L'avion atterrit enfin sur le tarmac de la capitale wapongaise. Un atterrissage sans difficulté comme le faisait chaque jour des centaines d'avions dans le monde. Un défis que des générations d'humains avaient cru comme impossible d'Icare jusqu'à Léonardo da Vinci. Astrakhan sortit avec les autres passagers de l'avion pour se diriger vers les douanes et y régler les derniers détails avant d'entrer dans le pays. L’épidémie avait rendu le processus plus long et compliqué mais le jeune moine avait son temps, beaucoup de temps même. A la fin, il pu récupérer son porte-document qui par miracle mathématique n'avait rien eu car comme dit la Loi de Murphy, tous ce qui peut mal tourner, tournera mal. Une fois en dehors de l'aéroport, Astrahan prit un des taxis faisant la queue à l'entré et donna l'adresse de la principale université de Wapong City. C'est au centre-ville, ou ce que jadis fut le centre-ville vu la vitesse que la ville croit, qu'il sortir de la voiture pour se trouver sur le campus de l'université. C'est ici qu'il allait devoir rencontrer son interlocuteur et lui apporter un précieux soutien. Il se dirigea ensuite vers le bâtiment central ou se trouvaient les bureaux des professeurs. Il frappa à la porte d'un des nombreux bureaux pour quelques secondes plus tard se la voir ouvrir par un homme d'une soixantaine d'années qui lui dit.
« Ah, vous voilà enfin ! Je vous attendais avec impatience. Entrez, entrez donc. »

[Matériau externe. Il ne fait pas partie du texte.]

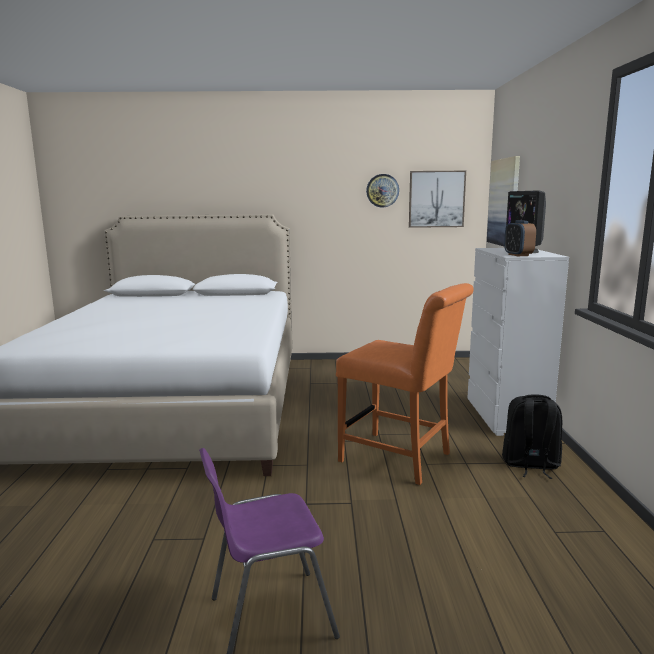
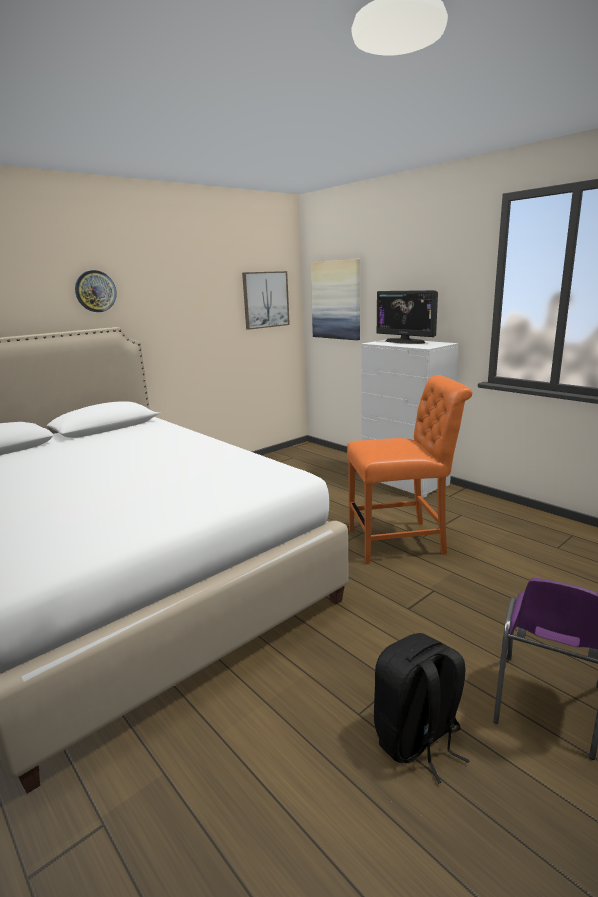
camera: 40 degrees left, 5 degrees up
(382, 190) = (220, 293): wall clock -> wall clock (95, 291)
(518, 255) = (426, 346): alarm clock -> none
(530, 465) = (475, 510): black backpack -> black backpack (417, 740)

Astrakhan entra dans le bureau. Partout se trouvaient des papiers entassés ou dispersés avec entre eux des petites statues ou pierres. Le mur était pour sa part couvert de cartes de toutes les régions, avant tout de la péninsule tarnoise et d'iles. Entre deux cartes on pouvait voir une page encadré indiquant : Justinian Ergosk, Docteur en archéologie. L'homme qui avait ouvert Astrakhan fut ce dernier. Scientifique réputé, celui-ci avait fait des nombreux travaux sur l'archéologie de l'Age Sombre, époque contenant le premier et deuxième siècle de l'ère tarnois. Un de ses travaux avait mit un terme à la thèse du Grand Exodus qui prévoyait la migration depuis le Makara, le Zanyane et l'Alméra de populations. L'homme de science dit alors à Astrakhan.
« Avez-vous ce que j'ai demandé à Organosk ? Ou est-ce que les documents ont disparus. »
Astrakhan sourit, ouvrit le porte-document et sortit trois dossiers qu'il tendit à Ergosk qui les prit avec une avidité enfantine. Le moine lui tendit aussi la fiole qui contenait un liquide bleuâtre zébré de lignes blanches vaseuses. Celle-ci trouvait aussi son chemin dans les mains d'Ergosk qui dit au jeune moine.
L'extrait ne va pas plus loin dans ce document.